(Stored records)
☆ ☆ ☆

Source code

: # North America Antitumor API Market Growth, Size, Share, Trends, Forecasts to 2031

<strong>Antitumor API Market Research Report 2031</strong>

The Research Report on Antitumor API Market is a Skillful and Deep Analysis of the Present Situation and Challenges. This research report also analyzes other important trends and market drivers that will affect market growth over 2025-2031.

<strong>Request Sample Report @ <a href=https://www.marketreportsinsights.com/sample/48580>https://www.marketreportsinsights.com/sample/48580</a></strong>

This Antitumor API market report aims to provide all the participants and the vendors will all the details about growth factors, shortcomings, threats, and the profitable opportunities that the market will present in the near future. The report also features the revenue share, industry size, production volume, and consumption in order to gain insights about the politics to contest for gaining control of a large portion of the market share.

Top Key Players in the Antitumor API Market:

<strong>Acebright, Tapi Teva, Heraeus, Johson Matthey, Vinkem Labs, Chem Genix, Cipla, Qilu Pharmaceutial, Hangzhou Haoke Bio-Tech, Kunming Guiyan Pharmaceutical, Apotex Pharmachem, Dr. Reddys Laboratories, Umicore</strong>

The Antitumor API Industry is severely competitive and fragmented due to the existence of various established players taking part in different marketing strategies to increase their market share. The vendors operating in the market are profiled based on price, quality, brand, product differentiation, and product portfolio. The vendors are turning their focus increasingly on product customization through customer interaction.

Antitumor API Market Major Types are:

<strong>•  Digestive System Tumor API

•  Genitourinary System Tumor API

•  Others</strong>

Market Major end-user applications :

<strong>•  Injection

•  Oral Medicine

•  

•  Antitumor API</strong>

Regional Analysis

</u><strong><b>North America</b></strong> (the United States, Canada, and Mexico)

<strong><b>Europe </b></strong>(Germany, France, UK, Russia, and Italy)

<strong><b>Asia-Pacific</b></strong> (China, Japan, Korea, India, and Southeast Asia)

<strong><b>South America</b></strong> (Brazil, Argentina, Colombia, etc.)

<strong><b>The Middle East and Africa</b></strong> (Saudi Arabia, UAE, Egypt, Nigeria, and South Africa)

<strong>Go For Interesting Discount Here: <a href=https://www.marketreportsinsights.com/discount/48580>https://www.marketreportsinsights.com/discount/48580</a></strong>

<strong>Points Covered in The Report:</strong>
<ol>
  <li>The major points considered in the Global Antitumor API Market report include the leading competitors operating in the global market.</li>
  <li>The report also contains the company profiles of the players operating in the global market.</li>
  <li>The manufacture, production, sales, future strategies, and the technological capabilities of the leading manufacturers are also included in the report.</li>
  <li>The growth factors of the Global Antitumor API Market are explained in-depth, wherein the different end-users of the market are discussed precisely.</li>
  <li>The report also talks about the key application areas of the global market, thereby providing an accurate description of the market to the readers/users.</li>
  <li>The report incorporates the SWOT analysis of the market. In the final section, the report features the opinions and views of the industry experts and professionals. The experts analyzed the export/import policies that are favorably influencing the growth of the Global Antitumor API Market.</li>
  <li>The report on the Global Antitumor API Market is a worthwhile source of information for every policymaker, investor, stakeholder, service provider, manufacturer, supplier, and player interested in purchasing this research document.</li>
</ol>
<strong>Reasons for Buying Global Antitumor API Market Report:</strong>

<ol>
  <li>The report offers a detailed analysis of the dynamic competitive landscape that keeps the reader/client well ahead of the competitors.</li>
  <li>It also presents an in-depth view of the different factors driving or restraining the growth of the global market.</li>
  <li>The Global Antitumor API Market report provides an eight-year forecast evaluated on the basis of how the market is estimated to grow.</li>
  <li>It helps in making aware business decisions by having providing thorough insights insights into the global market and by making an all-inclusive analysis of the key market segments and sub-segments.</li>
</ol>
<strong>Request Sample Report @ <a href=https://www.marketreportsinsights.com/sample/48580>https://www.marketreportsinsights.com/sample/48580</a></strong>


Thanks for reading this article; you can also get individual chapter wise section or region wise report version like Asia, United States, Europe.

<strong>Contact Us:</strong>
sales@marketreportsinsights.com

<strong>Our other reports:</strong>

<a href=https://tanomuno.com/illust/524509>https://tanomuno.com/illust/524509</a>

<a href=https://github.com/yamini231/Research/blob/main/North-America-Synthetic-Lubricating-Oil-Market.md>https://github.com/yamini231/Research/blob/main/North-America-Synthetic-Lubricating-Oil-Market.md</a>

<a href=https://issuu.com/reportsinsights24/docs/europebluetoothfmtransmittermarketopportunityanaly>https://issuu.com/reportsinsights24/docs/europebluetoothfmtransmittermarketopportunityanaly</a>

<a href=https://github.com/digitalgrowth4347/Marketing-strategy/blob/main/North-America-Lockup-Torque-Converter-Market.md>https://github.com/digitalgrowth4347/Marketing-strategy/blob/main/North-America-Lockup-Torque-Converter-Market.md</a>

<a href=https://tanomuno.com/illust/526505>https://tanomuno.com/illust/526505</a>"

☆ ☆ ☆

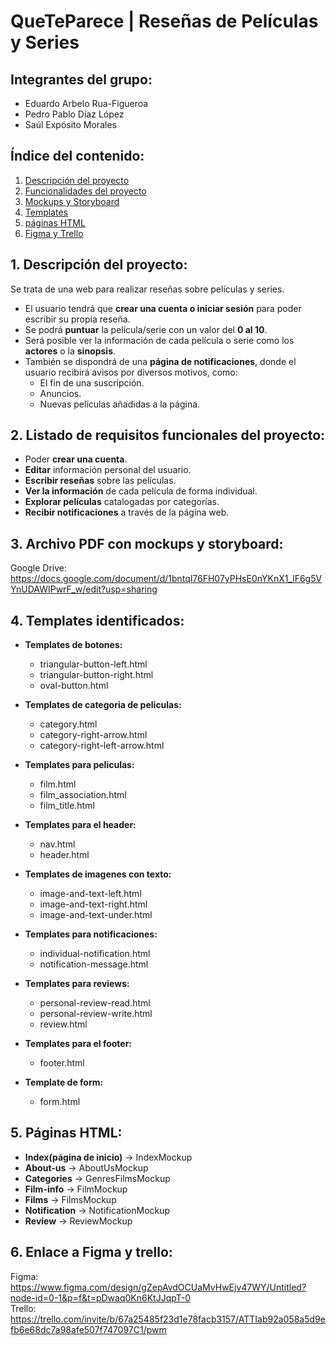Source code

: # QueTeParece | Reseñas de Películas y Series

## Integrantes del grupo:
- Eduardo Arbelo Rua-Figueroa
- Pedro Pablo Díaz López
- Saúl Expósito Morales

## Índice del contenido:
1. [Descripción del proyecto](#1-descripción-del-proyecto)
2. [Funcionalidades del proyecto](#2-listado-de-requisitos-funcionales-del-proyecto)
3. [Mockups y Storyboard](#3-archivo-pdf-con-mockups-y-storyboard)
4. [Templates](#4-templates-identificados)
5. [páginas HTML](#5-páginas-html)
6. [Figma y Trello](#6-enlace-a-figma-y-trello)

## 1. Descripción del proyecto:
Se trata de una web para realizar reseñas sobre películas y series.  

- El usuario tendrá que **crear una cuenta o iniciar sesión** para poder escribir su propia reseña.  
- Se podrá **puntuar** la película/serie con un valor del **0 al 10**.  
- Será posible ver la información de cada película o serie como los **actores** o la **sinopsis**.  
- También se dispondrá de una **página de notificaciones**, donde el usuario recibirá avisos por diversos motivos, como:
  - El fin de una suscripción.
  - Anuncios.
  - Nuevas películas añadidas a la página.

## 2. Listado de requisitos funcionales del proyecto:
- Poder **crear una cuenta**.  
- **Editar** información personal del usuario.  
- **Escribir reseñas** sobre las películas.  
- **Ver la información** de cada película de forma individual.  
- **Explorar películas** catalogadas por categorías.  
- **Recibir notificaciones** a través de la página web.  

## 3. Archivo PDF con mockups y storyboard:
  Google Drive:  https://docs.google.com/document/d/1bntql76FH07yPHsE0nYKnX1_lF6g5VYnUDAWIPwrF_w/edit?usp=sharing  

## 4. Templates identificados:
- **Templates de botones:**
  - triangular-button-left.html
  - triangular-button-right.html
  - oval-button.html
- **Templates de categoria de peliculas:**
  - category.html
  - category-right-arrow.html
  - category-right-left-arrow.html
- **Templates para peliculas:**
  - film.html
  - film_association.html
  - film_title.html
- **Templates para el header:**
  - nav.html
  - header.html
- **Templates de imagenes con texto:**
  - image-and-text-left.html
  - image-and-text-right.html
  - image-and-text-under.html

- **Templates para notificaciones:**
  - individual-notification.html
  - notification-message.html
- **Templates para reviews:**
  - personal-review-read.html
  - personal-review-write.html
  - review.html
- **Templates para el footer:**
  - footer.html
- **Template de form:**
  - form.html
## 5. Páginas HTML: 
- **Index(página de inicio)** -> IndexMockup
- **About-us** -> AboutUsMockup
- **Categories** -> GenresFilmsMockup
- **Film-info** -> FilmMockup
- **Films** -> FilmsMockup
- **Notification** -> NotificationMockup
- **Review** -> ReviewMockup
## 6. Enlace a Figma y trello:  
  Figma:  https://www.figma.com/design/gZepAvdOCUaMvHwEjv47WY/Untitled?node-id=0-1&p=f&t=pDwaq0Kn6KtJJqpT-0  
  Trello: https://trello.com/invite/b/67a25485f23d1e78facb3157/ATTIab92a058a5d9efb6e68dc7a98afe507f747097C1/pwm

☆ ☆ ☆

* **Exercise description**
Scan the records above for the lines holding "- personal-review-write.html" and "- **Film-info** -> FilmMockup". Transcribe those two and every line between them word for word, and no others.

* **Exercise result**
  - personal-review-write.html
  - review.html
- **Templates para el footer:**
  - footer.html
- **Template de form:**
  - form.html
## 5. Páginas HTML: 
- **Index(página de inicio)** -> IndexMockup
- **About-us** -> AboutUsMockup
- **Categories** -> GenresFilmsMockup
- **Film-info** -> FilmMockup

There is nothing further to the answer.